In retrospect, I now realize how awful I was to myself. But this body that I hated so much pulled through. The reason I am here to tell this story today is because this temple of mine protected me and held on. I decided to be kinder to myself and stop spewing all that negativity about how I looked. It was no good for me or for my family. So I’ve changed and I’ve made a conscious decision to be happy.
Granted, this was a hard lesson for me. I lost my baby girl due to a rare condition that happens to a small percentage of pregnant women and a lot of these women weren’t as lucky as I was. However, I was given another chance to live right and to recognize my blessings. This is why I’m sharing this story with you. We need to be kinder to ourselves. We should love ourselves in any stage that we are in and most importantly choose to be happy. It’s so easy to fall into a slump and give up on life. But I now know that when I’m feeling better everyone around me feels better, because it radiates.
I realized the unconditional love and support from my mom who saved my life that day. I appreciated my aunts and cousins who visited me in the hospital and who called. I’m grateful for my best friend who cried my tears and felt my pain. I adore my sister who was there for me and answered all of my questions. Even when she didn’t have the answer to some of them she was still there to let me know everything was going to be okay. I’ll never forget the love I felt from my in-laws as if I was their own daughter/sister. And lastly I will forever love my husband who was my rock in all of this. I’m so very thankful for him and God has truly blessed me with a compassionate and loving partner. I love him with all of me and that beautiful son of ours.

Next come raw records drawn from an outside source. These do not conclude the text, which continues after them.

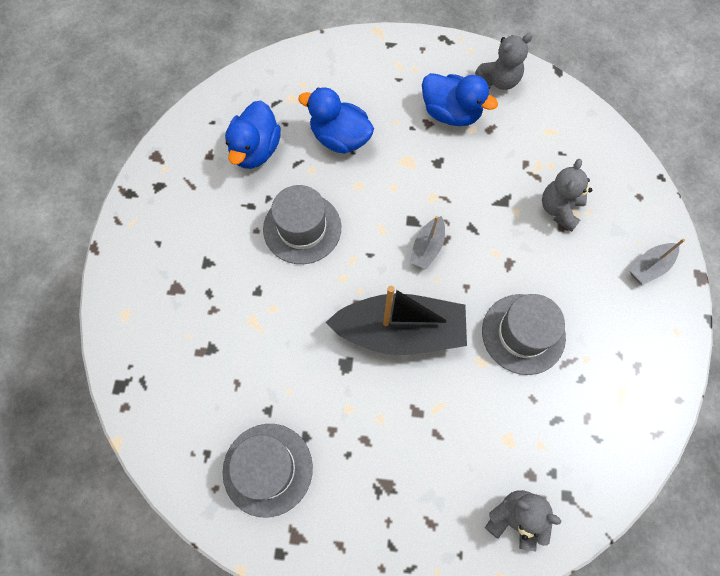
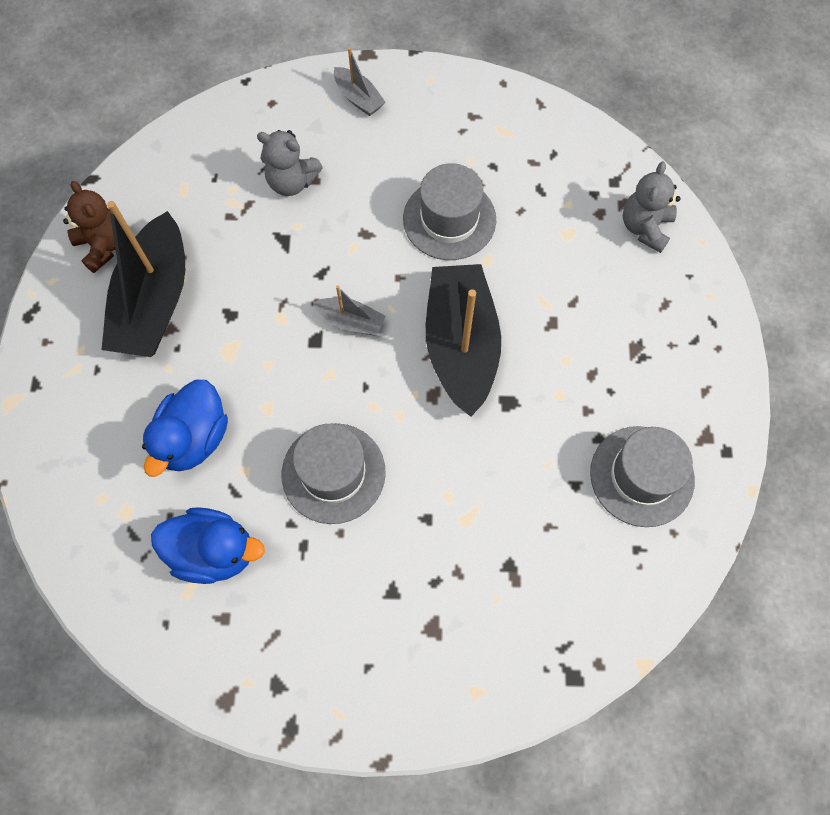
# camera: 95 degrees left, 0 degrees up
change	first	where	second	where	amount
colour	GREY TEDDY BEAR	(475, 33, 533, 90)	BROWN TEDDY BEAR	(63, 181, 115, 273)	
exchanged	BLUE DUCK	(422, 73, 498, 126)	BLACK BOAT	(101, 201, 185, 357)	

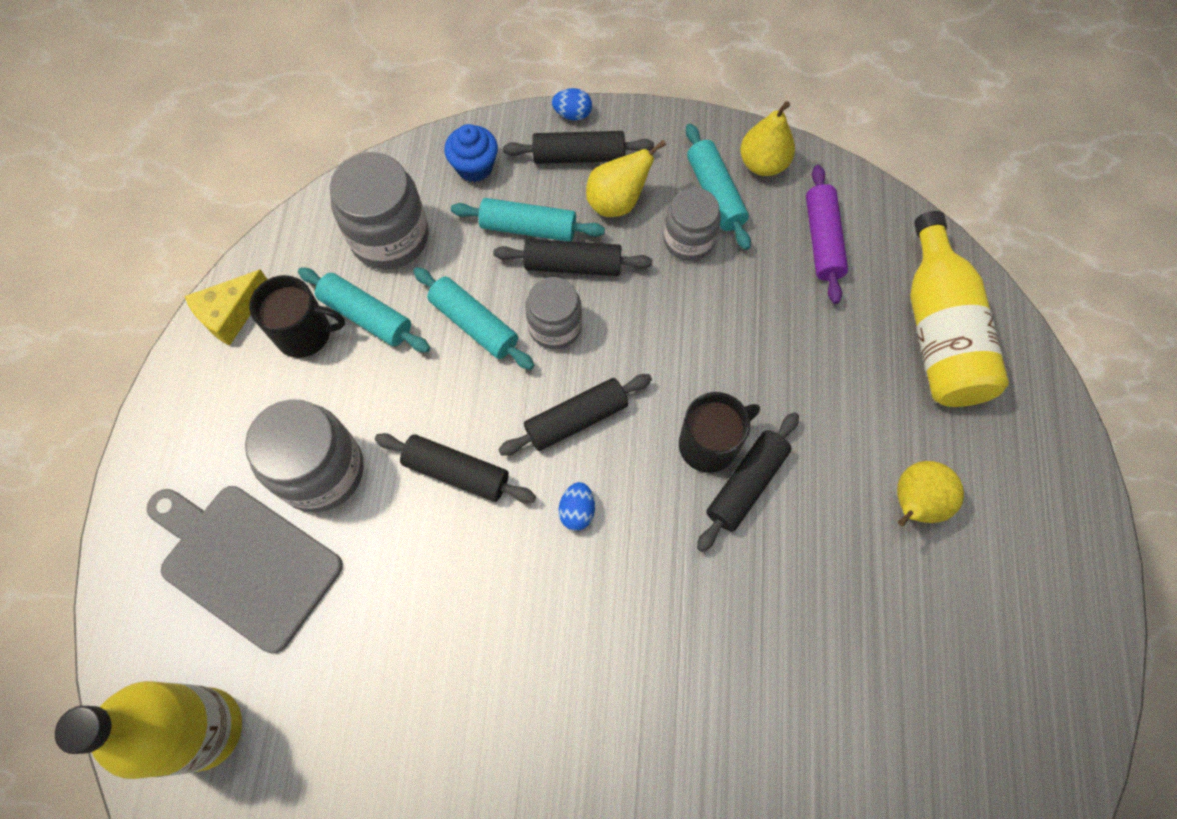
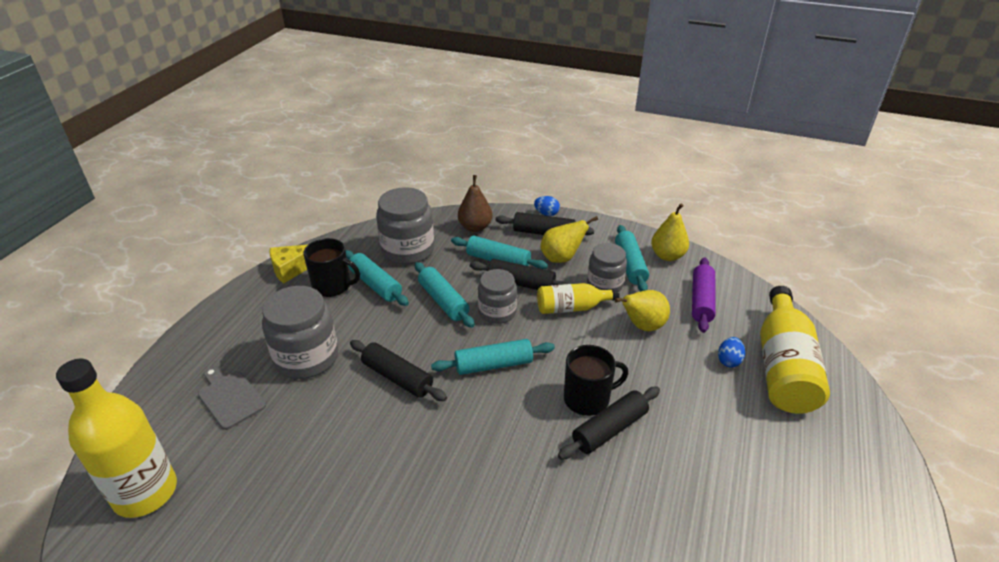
# camera: 15 degrees right, 30 degrees down
change	first	where	second	where	amount
size	GREY CUTTING BOARD	(147, 486, 343, 653)		(198, 367, 266, 430)	x0.56
colour	BLACK ROLLING PIN	(498, 374, 652, 456)	TURQUOISE ROLLING PIN	(431, 339, 555, 375)	
exchanged	BLUE CUPCAKE	(444, 124, 498, 182)	BROWN PEAR	(458, 175, 492, 232)	
appeared			YELLOW BOTTLE	(537, 283, 620, 314)	
relocated	YELLOW PEAR	(897, 461, 964, 526)		(615, 290, 670, 331)	
relocated	BLUE EGG	(558, 482, 595, 531)		(718, 337, 745, 367)	

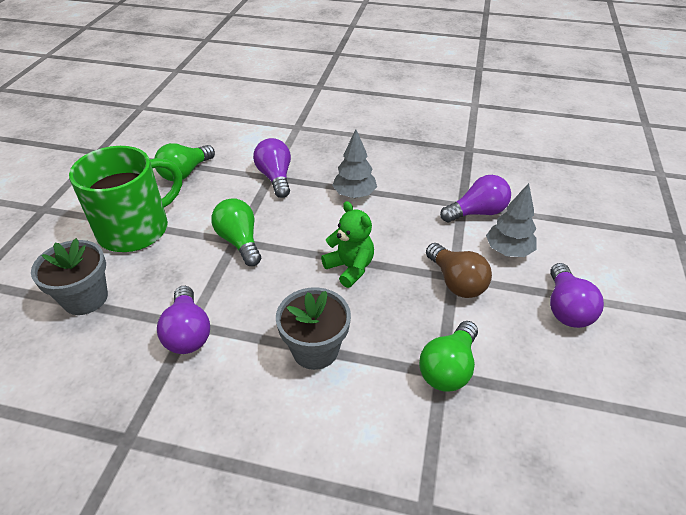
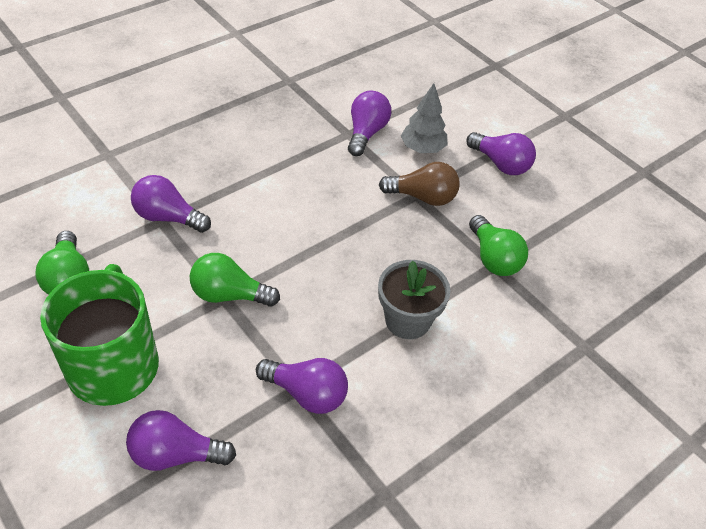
# camera: 55 degrees left, 5 degrees up
change	first	where	second	where	amount
exchanged	GREY FLOWER POT	(31, 238, 108, 315)	PURPLE LIGHT BULB	(126, 410, 236, 471)	
missing	GREEN TEDDY BEAR	(321, 201, 374, 288)			
missing	GREY TREE	(332, 129, 377, 198)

I miss my baby girl and think about her every day. She would’ve been due this month and although I have sad days thinking about her – I have more happy days knowing that I have a lot to live for still. I choose to be happy and to think about the things that make me happy. Worrying about what others think is no longer an issue because I’m going to keep doing what I love to do and share my happiness with anyone that is willing to accept it. Hopefully I can make someone happy in the process.
So now I would like to reintroduce myself (and my blog) to you…this time without any inhibitions:
Hi, my name is Charlene Tanwing and I’m an interior designer, mom and a wife. Going forward, you will be able to capture the REAL me through these pages. I love my life and all things design/trends/beauty and DIY. I’m here to share all of these things with you. I’m a loud laugher and goofy at times.
I’m also little on the fluffy side but am working to achieve a fitter and healthier lifestyle (but the struggle is so real y’all). So I have summoned my super fit hubby, Chris to help me out. See Chris is a health and fitness enthusiast/trainer and seeing that we’ve been together for so long, maybe just maybe I’ll start listening to his advice on helping me obtain my goals as a sexy muvva.
I’d like to think of Prix Life as a work in progress and I’d like to think of myself as such. This blog is not about how perfect or prized my life is but it’s about how I’m making a prized life out of the life I’m given. I’m far from perfect but I’m willing to make my mess a message so others would be able to feel free to do the same.
So stay, follow and share with me as we go through this thing they call life and make it a prized one. We can’t trade it, give it back or hate it. We just have to make the best out of it. So let’s make every day count and live our best Prix Life.